Electric car-related stocks on the mainland market have surged in the past few days, but the Sino-German cooperation is not the only thing giving people a reason to feel upbeat about the future of electric vehicles.

During President Xi Jinping's visit to South Korea on July 3 and 4, South Korea's LG Chem Ltd signed an agreement with the local government of Nanjing, East China's Jiangsu Province, to build a car battery plant in a development zone in the city.

The plant, with a total investment of $3.5 billion, is slated to break ground at the end of this month.

Recent media reports, however, suggest that the market may open even further to non-automakers after government-backed China Automotive Technology and Research Center drafted a plan in this regard that is expected to receive approval by the end of this year.

Sales of new-electric vehicles (NEVs), including pure electric vehicles and hybrids, are expected to total 100,000 units in China this year, according to Ouyang Minggao, a Tsinghua professor who attended the event on Tuesday.

But the latest statistics show that a great deal of effort will be required to reach this target. In the first quarter of this year, China only sold 6,853 units of NEVs, up 120 percent year-on-year, data from the Ministry of Industry and Information Technology showed in April.

  Doubts remain

It is clear that the auto sector is leaping toward a cleaner future given the country's increasing urgency in fighting air pollution.

Traditional industry leaders have all shown an interest in tapping into the NEV sector.

German carmaker BMW's i3 pure-electric model and its i8 plug-in hybrid model are expected to hit the Chinese market in September this year.

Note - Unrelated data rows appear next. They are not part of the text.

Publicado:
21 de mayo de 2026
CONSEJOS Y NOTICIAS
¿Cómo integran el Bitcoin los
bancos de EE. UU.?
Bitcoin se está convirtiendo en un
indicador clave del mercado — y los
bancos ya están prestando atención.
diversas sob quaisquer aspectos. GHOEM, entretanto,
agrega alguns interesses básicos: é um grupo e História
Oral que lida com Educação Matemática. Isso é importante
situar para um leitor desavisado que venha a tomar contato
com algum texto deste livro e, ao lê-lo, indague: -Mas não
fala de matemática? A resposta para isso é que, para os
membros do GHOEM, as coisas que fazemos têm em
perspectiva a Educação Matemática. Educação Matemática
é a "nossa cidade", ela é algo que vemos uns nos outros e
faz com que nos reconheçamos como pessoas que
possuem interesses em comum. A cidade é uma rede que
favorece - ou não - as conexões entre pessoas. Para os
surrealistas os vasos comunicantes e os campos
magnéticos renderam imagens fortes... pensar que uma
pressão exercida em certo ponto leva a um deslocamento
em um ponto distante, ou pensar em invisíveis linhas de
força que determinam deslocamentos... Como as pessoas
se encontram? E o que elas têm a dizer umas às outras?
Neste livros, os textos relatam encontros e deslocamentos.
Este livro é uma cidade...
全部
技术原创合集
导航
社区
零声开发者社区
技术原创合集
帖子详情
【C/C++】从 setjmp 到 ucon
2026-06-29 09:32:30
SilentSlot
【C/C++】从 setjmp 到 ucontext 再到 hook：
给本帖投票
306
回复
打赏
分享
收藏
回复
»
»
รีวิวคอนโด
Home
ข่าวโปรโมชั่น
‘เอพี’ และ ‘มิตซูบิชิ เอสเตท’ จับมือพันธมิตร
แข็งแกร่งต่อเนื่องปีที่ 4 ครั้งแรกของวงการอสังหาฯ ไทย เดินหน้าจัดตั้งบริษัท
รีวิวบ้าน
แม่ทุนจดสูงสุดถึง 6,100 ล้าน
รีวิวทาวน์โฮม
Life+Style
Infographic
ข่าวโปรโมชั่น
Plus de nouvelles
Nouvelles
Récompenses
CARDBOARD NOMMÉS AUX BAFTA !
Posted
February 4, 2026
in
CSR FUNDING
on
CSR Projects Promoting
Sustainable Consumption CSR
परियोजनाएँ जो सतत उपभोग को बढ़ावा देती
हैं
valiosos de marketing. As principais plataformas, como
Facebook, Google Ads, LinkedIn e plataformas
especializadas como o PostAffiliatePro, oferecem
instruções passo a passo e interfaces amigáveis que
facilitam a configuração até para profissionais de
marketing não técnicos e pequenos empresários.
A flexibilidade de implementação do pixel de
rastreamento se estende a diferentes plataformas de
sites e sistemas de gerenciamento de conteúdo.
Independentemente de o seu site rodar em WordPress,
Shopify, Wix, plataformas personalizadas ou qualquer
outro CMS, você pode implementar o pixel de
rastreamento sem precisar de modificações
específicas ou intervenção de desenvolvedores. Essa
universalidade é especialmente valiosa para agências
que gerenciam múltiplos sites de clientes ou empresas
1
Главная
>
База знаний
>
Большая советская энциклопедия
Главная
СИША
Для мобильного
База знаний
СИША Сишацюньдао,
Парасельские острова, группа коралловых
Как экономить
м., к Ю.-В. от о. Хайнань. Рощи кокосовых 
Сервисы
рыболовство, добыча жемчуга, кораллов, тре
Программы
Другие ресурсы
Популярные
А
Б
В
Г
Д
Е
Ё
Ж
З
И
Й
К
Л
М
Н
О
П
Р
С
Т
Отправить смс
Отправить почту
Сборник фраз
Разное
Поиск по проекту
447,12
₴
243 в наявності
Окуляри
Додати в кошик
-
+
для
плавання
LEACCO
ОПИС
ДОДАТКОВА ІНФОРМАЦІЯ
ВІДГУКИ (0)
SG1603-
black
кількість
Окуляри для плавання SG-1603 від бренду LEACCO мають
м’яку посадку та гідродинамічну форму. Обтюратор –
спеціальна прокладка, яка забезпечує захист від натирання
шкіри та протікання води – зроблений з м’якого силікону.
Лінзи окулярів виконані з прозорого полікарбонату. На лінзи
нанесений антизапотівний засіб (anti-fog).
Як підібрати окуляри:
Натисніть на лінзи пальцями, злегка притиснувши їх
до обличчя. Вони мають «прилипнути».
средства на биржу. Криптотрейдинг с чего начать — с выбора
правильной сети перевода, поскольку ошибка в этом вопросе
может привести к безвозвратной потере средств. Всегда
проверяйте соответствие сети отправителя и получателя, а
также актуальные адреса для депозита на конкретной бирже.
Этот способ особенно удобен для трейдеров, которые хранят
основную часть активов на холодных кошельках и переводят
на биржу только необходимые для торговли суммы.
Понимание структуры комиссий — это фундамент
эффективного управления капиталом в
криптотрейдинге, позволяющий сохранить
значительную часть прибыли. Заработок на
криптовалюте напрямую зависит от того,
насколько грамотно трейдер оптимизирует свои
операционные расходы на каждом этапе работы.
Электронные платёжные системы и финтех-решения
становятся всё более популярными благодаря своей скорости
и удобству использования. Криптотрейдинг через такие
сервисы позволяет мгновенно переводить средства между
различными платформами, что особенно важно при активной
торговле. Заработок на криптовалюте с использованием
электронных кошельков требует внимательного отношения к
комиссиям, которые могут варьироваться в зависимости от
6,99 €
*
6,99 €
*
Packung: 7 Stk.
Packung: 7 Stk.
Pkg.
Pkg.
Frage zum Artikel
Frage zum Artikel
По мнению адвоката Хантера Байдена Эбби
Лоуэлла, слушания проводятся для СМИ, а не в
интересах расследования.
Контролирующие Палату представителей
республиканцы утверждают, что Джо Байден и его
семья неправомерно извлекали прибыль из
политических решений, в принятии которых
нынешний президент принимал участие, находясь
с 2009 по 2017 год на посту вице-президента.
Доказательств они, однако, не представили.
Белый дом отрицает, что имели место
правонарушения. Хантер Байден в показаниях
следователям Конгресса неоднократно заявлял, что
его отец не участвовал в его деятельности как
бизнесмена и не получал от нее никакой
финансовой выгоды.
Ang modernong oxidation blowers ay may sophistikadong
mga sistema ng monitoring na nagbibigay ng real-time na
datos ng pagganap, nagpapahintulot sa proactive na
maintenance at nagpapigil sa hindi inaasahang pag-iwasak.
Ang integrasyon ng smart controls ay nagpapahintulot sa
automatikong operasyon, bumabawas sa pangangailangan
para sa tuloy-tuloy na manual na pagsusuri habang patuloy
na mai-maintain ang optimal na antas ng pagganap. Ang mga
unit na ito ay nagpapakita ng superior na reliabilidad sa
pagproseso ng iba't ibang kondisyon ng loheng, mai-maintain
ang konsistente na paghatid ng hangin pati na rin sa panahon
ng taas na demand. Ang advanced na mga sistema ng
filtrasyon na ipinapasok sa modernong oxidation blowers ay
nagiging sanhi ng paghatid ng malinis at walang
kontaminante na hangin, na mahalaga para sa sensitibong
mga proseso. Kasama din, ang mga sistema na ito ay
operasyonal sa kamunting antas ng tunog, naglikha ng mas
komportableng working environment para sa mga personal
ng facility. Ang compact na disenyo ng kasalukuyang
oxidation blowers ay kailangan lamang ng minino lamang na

BYD's Denza electric-car brand, which was developed with Daimler, is set to hit the market in the same month.

Volkswagen will also introduce its electric-up! model to China this year. "Our priority, however, [in the NEV sector] will be plug-in hybrids," Jochem Heizmann, CEO of Volkswagen Group China, told the Global Times in an interview on Saturday, citing concerns over the undeveloped charging infrastructure.

Despite the government and industry's push to develop the sector, consumers are still reluctant to give it a try.

"Traditional gasoline vehicles are my first choice. I may consider those hybrids, but for now I think I will pass on pure electric," Li Shanshan, a 29-year-old white-collar worker at an IT company in Beijing, told the Global Times Tuesday.

Gao agrees that there will be a transitional period. "This transition doesn't mean that pure electric-cars are totally unwanted now. Some second-car buyers may want to try pure-electric cars."

US premium electric-car maker Tesla has drawn a great deal of attention in China and has become a popular toy for the country's growing number of rich people. But a recent picture featuring a Tesla with a dead battery being pushed along the street has been widely circulated on China's social media.

"The Tesla case shows that China is still not ready for a pure electric era," Gao said, noting that the lack of charging facilities as opposed to an immature battery technology, is the biggest obstacle hindering the development of the sector.